I hijacked your thread here but I really just wanted to share how I am trying to approach things. I'm trying to zero in on the changes I'd like to see in myself, and secondarily, the changes I would like to see in my W if we are to work things out. It is a very helpful exercise for me to think about the issues I would like to see my W resolve... it takes back some of the power I have unhealthily granted her as a NG.
Again sorry for the hijack but I am thinking about this stuff a lot lately and how to push through it. If you hit on anything that is working for you, I'd love to hear about it! Meditation started really clicking for me this week, in a way it never has even though I have dabbled for years.
No, I appreciate it - and you're right, we're birds of the same feather. I'm also trained as an engineer and work in tech, so I'm very much of the mindset of "do x, observe y change"; that just isn't how relationships work, and most certainly not in our cases right now.
I went through some passages that I highlighted in DB and NMMNG tonight and now I'm feeling a bit better. Right now I'm far too outcome-oriented, namely that of working on the MR and moving towards reconciliation with WAW. If that's my focus, then consciously or subconsciously I'm going to do things to affect change towards that goal, and be emotionally upset when I don't see any movement.
Unfortunately for the both of us, we're at the hardest step: giving space while not giving up. We need to repeat it until we're blue in the face - we can only control our destiny, we are responsible for our own happiness, we are the agents of creating the life that we want. This requires effort, assistance (meditation, IC, posting her for support, etc.) and time, but I have confidence that these are mindsets that will become second nature provided we stick with it.
In the meantime, I think the best place is to own and accept the confusion as a part of the healing and growth processes.

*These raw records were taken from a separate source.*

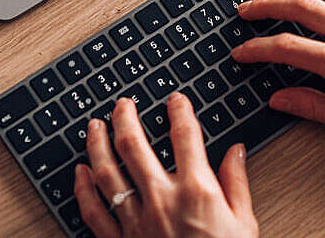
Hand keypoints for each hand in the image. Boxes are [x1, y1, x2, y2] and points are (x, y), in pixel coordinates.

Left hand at [74, 93, 258, 237]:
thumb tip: (236, 152)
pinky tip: (80, 173)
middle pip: (134, 145)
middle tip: (123, 104)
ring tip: (94, 126)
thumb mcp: (244, 224)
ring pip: (107, 173)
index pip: (185, 135)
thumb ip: (237, 183)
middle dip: (125, 117)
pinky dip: (82, 189)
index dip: (179, 110)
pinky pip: (93, 212)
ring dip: (97, 144)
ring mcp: (137, 222)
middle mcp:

We've been through emotional trauma and we're doing a hard reset on the things we've always known and the patterns we've always used to get by.
Put another way: if I take five steps forward and two steps back this week, that's not cause to beat myself up for the two missteps, it's cause to acknowledge the overall three steps I've headed in the right direction. That applies to all of us.
MC tomorrow, and I'm sure another hour at a coffee shop to drill into finances and work together on a separation agreement at some point this week. One day at a time.